Mohammed Alkhatib, the group’s deputy director of programs in Gaza, said: “It is a continuation of the mockery of humanity, and double standards towards the civilian population of the Gaza Strip, and the world is still standing by watching.”
Clean water scarce
Clean water remains in critical shortage across Gaza.
This week, the municipality of Deir al-Balah in central Gaza announced that its two desalinization plants have stopped working due to the lack of electricity.
Journalist and researcher Maha Husseini of the Euro-Med Human Rights Monitor reported from the dialysis clinic at Al-Shifa Hospital in Gaza City on Wednesday, where she said “all machines have suddenly stopped working due to a lack of water. The machines have been shut down for the day, and patients were sent home until the water tanks are refilled.” “Israel has destroyed around 90 percent of Gaza’s water wells and 80 percent of its water infrastructure, making access to water a daily struggle for both individuals and hospitals,” she added.Palestinian child detained
Turning to the occupied West Bank, our contributor Zena Al Tahhan reported on Israel’s military assault on the al-Faraa refugee camp in the northern occupied West Bank, part of a wider and ongoing string of attacks that began in mid-January in the Jenin, Nablus and Tulkarm areas.

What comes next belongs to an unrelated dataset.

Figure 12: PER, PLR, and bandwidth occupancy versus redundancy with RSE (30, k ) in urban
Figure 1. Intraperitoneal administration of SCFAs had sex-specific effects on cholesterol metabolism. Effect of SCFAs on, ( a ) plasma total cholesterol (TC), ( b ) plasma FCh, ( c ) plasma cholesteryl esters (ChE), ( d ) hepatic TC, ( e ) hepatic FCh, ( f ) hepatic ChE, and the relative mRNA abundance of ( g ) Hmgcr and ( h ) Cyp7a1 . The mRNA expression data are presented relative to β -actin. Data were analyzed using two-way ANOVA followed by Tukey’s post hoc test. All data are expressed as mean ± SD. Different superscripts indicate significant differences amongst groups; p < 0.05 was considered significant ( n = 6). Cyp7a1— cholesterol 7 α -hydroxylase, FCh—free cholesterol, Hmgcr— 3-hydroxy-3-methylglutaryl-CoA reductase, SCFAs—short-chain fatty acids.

Zena writes that at least 60 Palestinians have been killed and dozens more wounded across the northern West Bank since the start of the operation. Some 40,000 Palestinians have been forced from their homes, with the Jenin, Tulkarm and Nur Shams refugee camps almost completely emptied.
Israel’s current assault is the longest in the occupied West Bank in more than two decades, and it is the largest operation of forcible displacement there since 1967.

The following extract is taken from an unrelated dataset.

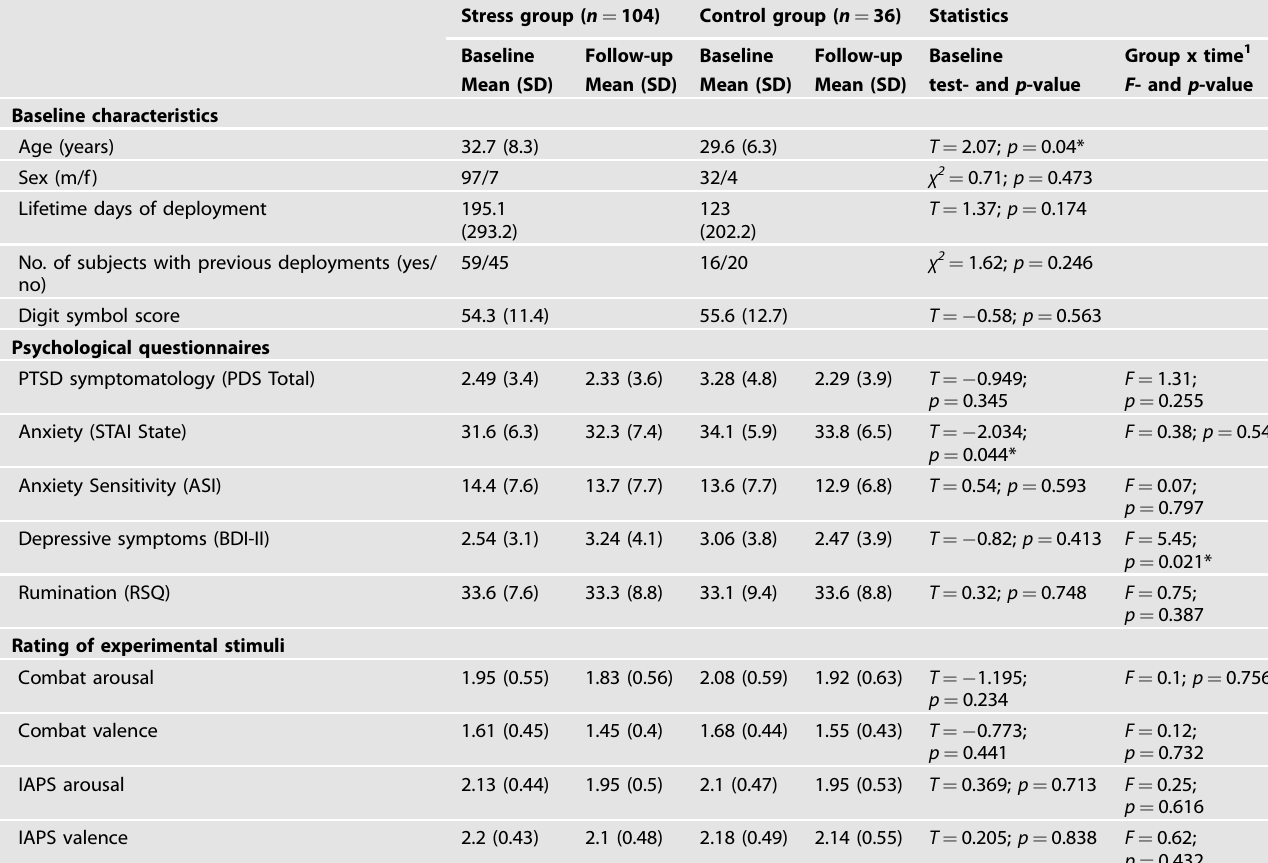
Table 1. Characteristics of the investigated sample at baseline (upper rows), change in clinical questionnaires across groups and time, rating of the experimental stimuli across groups and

The Palestinian rights group Al-Haq said that the entire city of Jenin was “completely sealed off, with all entrances and exits blocked on day 43 of the large-scale Israeli military assault” on 4 March.Meanwhile, Defense for Children International-Palestine reports that two weeks after Israeli forces arrested and detained a 14-year-old child from his home in Beit Fajjar, south of Bethlehem, during a pre-dawn raid, a four-month administrative detention order was issued against him this week.

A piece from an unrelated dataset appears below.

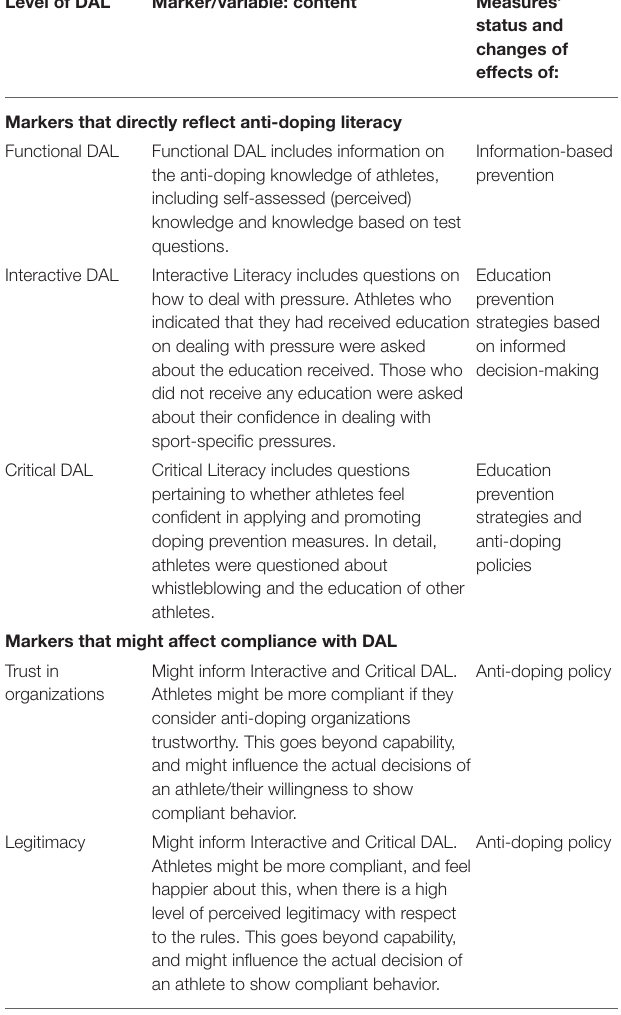
TABLE 1 | Markers to be included in GRADE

Muin Ghassan Fahed Salahat, a ninth-grade student, is the youngest Palestinian child placed under an administrative detention order since DCIP began monitoring child administrative detainees in 2008.“Administrative detention violates fundamental due process rights, yet Israeli forces are now expanding this draconian policy to detain Palestinian children indefinitely without charge or trial,” said Ayed Abu Eqtaish, accountability program director at DCIP. “Muin’s case sets a dangerous precedent, showing that no Palestinian child, regardless of age, is safe from arbitrary imprisonment under Israel’s military rule.”
Israeli forces were holding 112 Palestinian children in administrative detention as of 31 December 2024, the highest number of child detainees since DCIP began monitoring this practice in 2008.
Highlighting resilience
Finally, as we always do, we wanted to share images of people expressing determination and resilience across Palestine.
In the occupied West Bank, Mohammed al-Malh, who was in Israeli prison for 29 years and was recently released during a prisoner exchange, was able to finally be with his family and break their fast together on the first day of Ramadan.
He says, “Despite all the tragedies and circumstances that we live through on a daily basis, we always have the ability to find moments of joy, and this gathering is one of those moments.” An older relative says that this Ramadan is special because their hero is back.
And in Gaza, among the rubble in Rafah, dining tables were lined up as far as the eye can see, preparing for an iftar meal.